Vendredi, le gouvernement a tenu à rassurer. "Avec ou sans l'appui de la communauté internationale, la Constitution sera strictement respectée", a déclaré son porte-parole, Lambert Mende: "Nous aurons des élections en 2016".

"Toute révision de la Constitution n'est pas anticonstitutionnelle", a-t-il ajouté, "elle n'est anticonstitutionnelle que si elle touche l'article 220", qui interdit de modifier "le nombre et la durée" des mandats du chef de l'Etat.

Plus sibyllin, M. Mende a ensuite repris une formule selon laquelle "la Constitution (...) doit être respectée dans sa globalité; nul ne peut permettre ce qu'elle interdit, nul ne peut interdire ce qu'elle permet".

Lundi, l'Eglise catholique, dont les ouailles représentent environ 50% de la population, avait demandé au gouvernement de respecter les "délais constitutionnels" dans l'organisation des élections des trois années à venir.

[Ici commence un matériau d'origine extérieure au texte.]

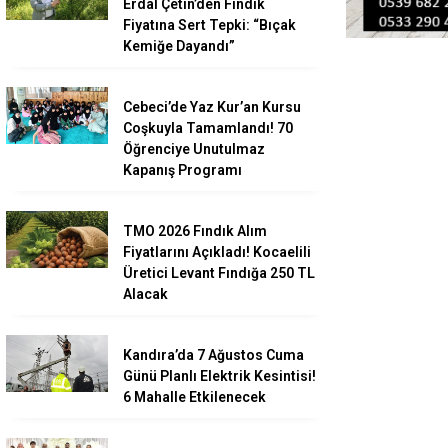
Erdal Çetin’den Fındık
Fiyatına Sert Tepki: “Bıçak
Kemiğe Dayandı”
Cebeci’de Yaz Kur’an Kursu
Coşkuyla Tamamlandı! 70
Öğrenciye Unutulmaz
Kapanış Programı
TMO 2026 Fındık Alım
Fiyatlarını Açıkladı! Kocaelili
Üretici Levant Fındığa 250 TL
Alacak
Kandıra’da 7 Ağustos Cuma
Günü Planlı Elektrik Kesintisi!
6 Mahalle Etkilenecek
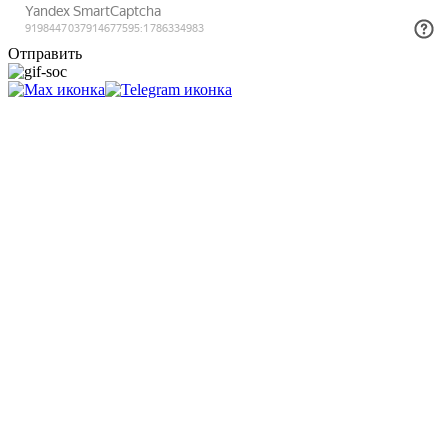
Отправить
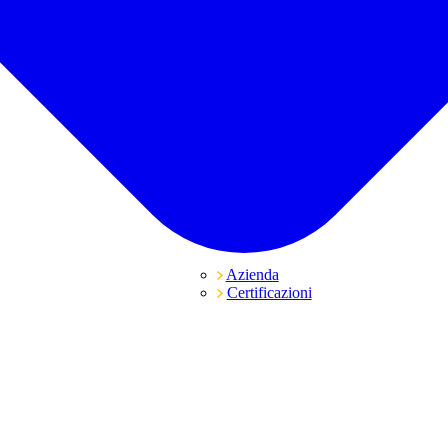
Azienda
Certificazioni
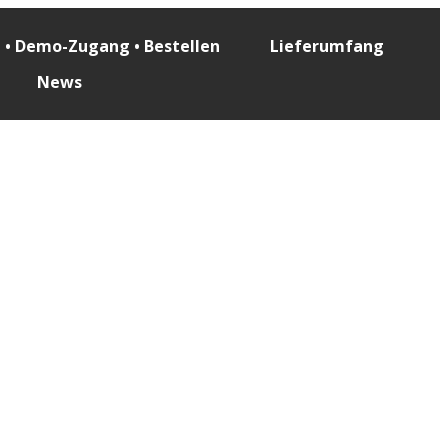
e • Demo-Zugang • Bestellen
Lieferumfang
News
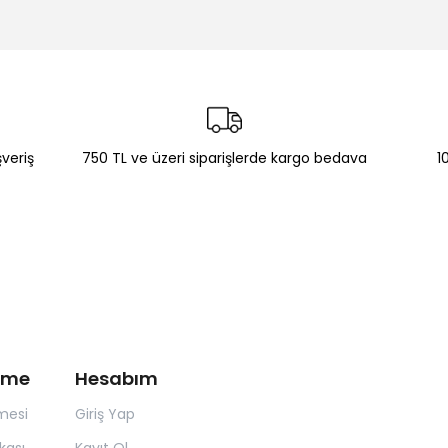
şveriş
750 TL ve üzeri siparişlerde kargo bedava
1
irme
Hesabım
mesi
Giriş Yap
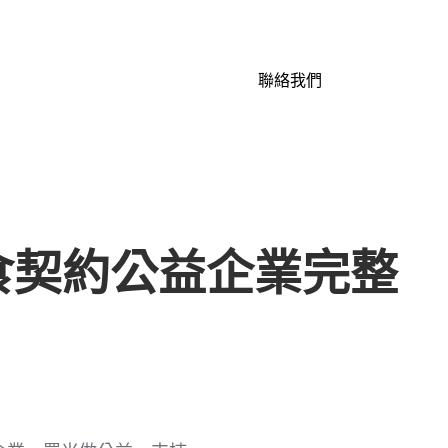
聯絡我們
糧食契約公益企業完整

La Conférence épiscopale nationale du Congo avait également recommandé que les députés des 11 provinces formant le pays soient élus au suffrage universel direct, "au premier trimestre 2015", en même temps que les maires des grandes villes, les bourgmestres des communes et les autres exécutifs des communautés locales, afin de diminuer le coût des élections. Ce à quoi M. Mende a répondu que la multiplication d'élections au suffrage direct était un luxe que le pays ne pouvait pas s'offrir.

Pour l'heure, la Commission électorale nationale indépendante (Céni) a annoncé que les citoyens seraient appelés à voter fin 2014 à l'occasion d'élections urbaines, municipales et locales. Elle prévoit que les élections des sénateurs nationaux et des députés provinciaux (qui auraient dû avoir lieu initialement en 2012) se tiennent en 2015, la même année que celles des gouverneurs de province.

Dirigée par l'abbé Apollinaire Malu-Malu, ancien conseiller du chef de l'Etat, la Céni a cependant indiqué qu'elle envisageait la possibilité que les députés provinciaux soient élus au suffrage universel indirect, ce qui nécessiterait de modifier la Constitution.

Cette perspective inquiète l'opposition et certains juristes. Ceux-ci craignent qu'une telle entreprise - possible compte tenu du rapport de force au Parlement - n'ouvre la boîte de Pandore et qu'on ne se contente pas de toucher au mode de scrutin des provinciales, mais aussi à la limitation du nombre des mandats présidentiels ou à d'autre dispositions en fonctions des intérêts ou des projets du pouvoir.

En 2011, huit des 229 articles de la Constitution congolaise avaient été amendés.